The Evangelical church in America is a leading contributor to dysfunctional views on marriage, family, and intimacy, thereby distorting the core message of the Gospel.
The Evangelical church in America stands at a crossroads, one where the signs point to conflicting directions. On one hand, we have the genuine pursuit of spiritual enlightenment, and on the other, a dogma that perpetuates harmful beliefs. Let’s be clear: This church is a leading contributor to dysfunctional views on marriage, family, and intimacy, thereby distorting the core message of the Gospel.
Paul warns in Galatians 1:8, “But even if we or an angel from heaven should preach to you a gospel contrary to the one we preached to you, let him be accursed.” A distorted Gospel has dire implications.
Unveiling the Elephant in the Room
You can’t begin to tackle these skewed perceptions without first acknowledging the rampant sexism and misogyny, often veiled as ‘biblical manhood and womanhood.’ Gender roles and expectations are not just delineated; they are weaponized. The theology has been twisted to subjugate, and the result is a culture where women, in particular, find their value, voice, and agency undermined.
1 Peter 3:7 reminds us, “Likewise, husbands, live with your wives in an understanding way, showing honor to the woman as the weaker vessel, since they are heirs with you of the grace of life.” This text calls for mutual respect and recognition of spiritual equality.
Truth Behind the Mask
These harmful ideologies don’t exist in a vacuum; they manifest concretely, often as the suppression of women’s voices in church, unequal partnership in marriage, and the objectification of women. You may hear it called ‘divine order,’ but let’s call it what it is—a patriarchal structure that commodifies one-half of God’s creation for the benefit of the other.

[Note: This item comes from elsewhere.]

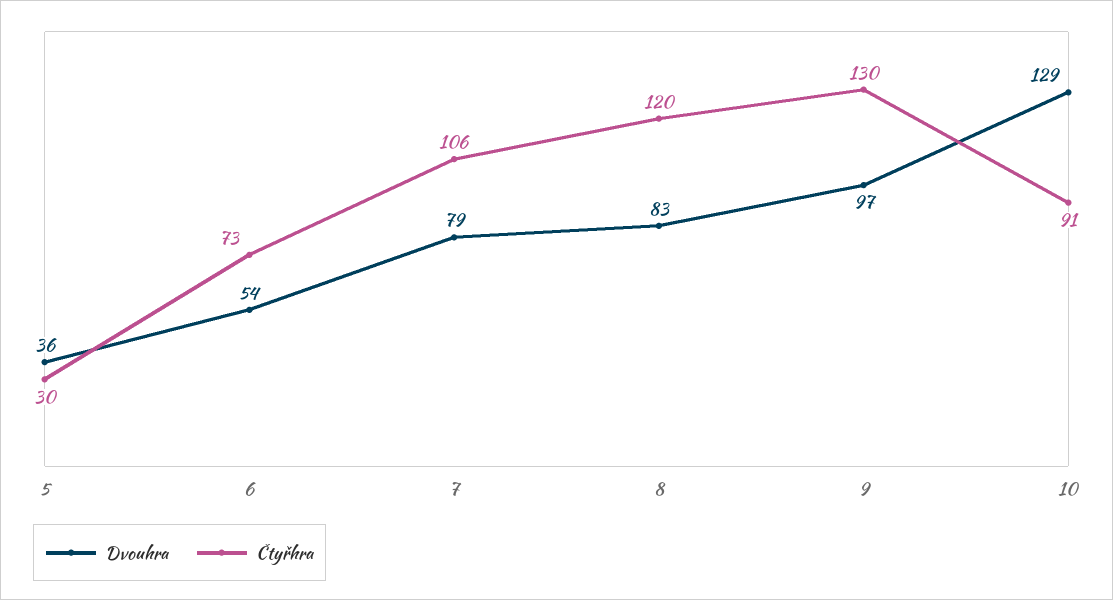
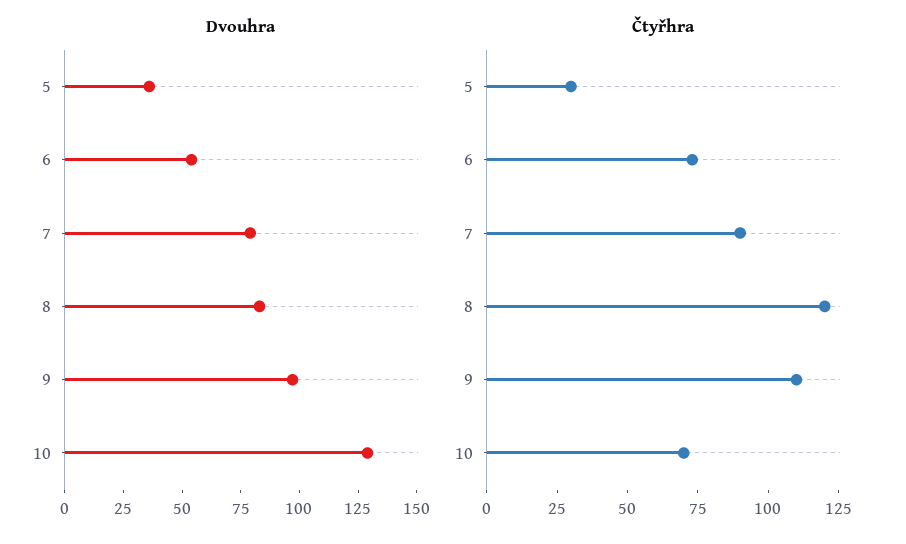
Čtyřhra, 7: 106 -> 90
Čtyřhra, 9: 130 -> 110
Čtyřhra, 10: 91 -> 70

Galatians 3:28 says, “There is neither Jew nor Greek, there is neither slave nor free, there is no male and female, for you are all one in Christ Jesus.” Paul demolishes socio-cultural barriers, emphasizing the unity and equality among believers.
The Ripple Effect
The consequences of such teachings are catastrophic. We’re not just talking about perpetuating gender inequality; we’re talking about fostering a culture where emotional and even physical abuse are excusable under a religious pretext. It’s almost a sacrilege to consider that doctrines stemming from a faith rooted in love and compassion can lead to such dire outcomes.
Ephesians 5:25 instructs, “Husbands, love your wives, as Christ loved the church and gave himself up for her.” This form of love is sacrificial, not oppressive or abusive.
Gospel in Dissonance
It’s an outright aberration to recognize that the same Gospel which gave a voice to women, shattered societal norms, and elevated the status of those marginalized is now being used to silence and oppress them. Jesus, the central figure of our faith, was nothing if not a breaker of chains. His ministry sought to dismantle systems of oppression, whether they were cultural, economic, or gender-based. Remember the Samaritan woman at the well? Jesus didn’t just converse with her; he elevated her, breaking several cultural and gender norms in the process.

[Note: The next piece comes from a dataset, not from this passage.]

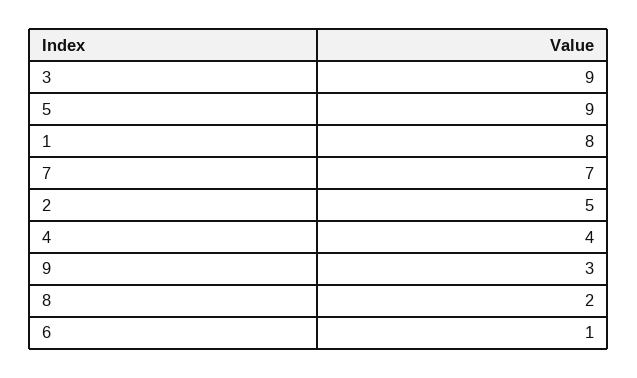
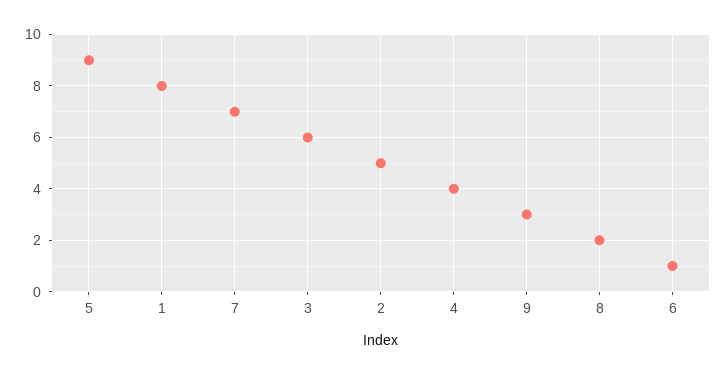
3: 9 -> 6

Jesus himself, in Luke 4:18-19, proclaimed, “The Spirit of the Lord is upon me, because he has anointed me to proclaim good news to the poor. He has sent me to proclaim liberty to the captives and recovering of sight to the blind, to set at liberty those who are oppressed.”
The Real Message of the Gospel
The essence of the Gospel—embodied in love, equality, and justice—stands in stark contrast to any form of sexism or misogyny. It’s a tragic misunderstanding and misrepresentation of Christ’s teachings to perpetuate such prejudices. Jesus’ ministry, as portrayed in the Gospels, was groundbreaking in its inclusivity and its unflinching challenge to the status quo. Where society saw sinners, outcasts, and women as second-class citizens, Jesus saw souls worthy of love and liberation.

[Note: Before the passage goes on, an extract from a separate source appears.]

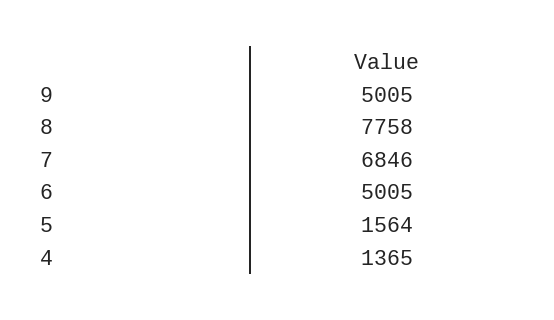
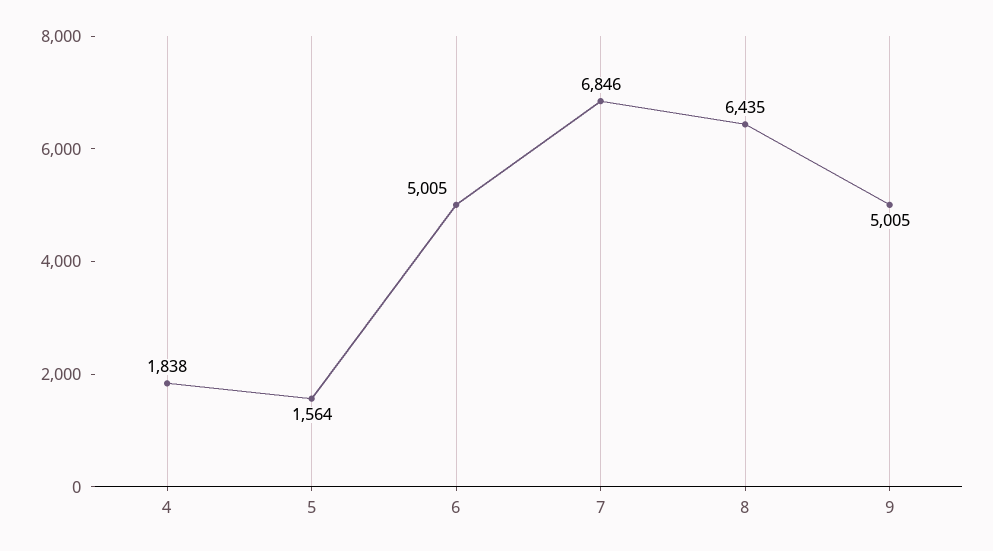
8: 7758 -> 6435
4: 1365 -> 1838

1 John 4:7-8 tells us, “Beloved, let us love one another, for love is from God, and whoever loves has been born of God and knows God. Anyone who does not love does not know God, because God is love.”
Time for Change
If we’re to reflect the image of a just and loving God, then we must take on the responsibility of challenging these destructive narratives. From the pulpits to the pews, these biases must be rooted out and rectified. Change is never comfortable, but it is necessary. And if there’s one place where change should be possible, it’s in the spiritual communities where love and acceptance should be the foundational principles.
In Micah 6:8 we are told, “He has told you, O man, what is good; and what does the LORD require of you but to do justice, and to love kindness, and to walk humbly with your God?”
In conclusion, let’s not mince words. It’s past time for a reckoning, a theological, sociological, and spiritual reckoning that brings the Evangelical church back in line with the true message of the Gospel. As a community of faith, as spiritual leaders, and as followers of Jesus Christ, we can do better; we must do better. Let’s aim to cultivate a faith that uplifts rather than oppresses, a faith that reflects the real teachings of Jesus Christ—a faith, finally, worthy of the Gospel it claims to represent.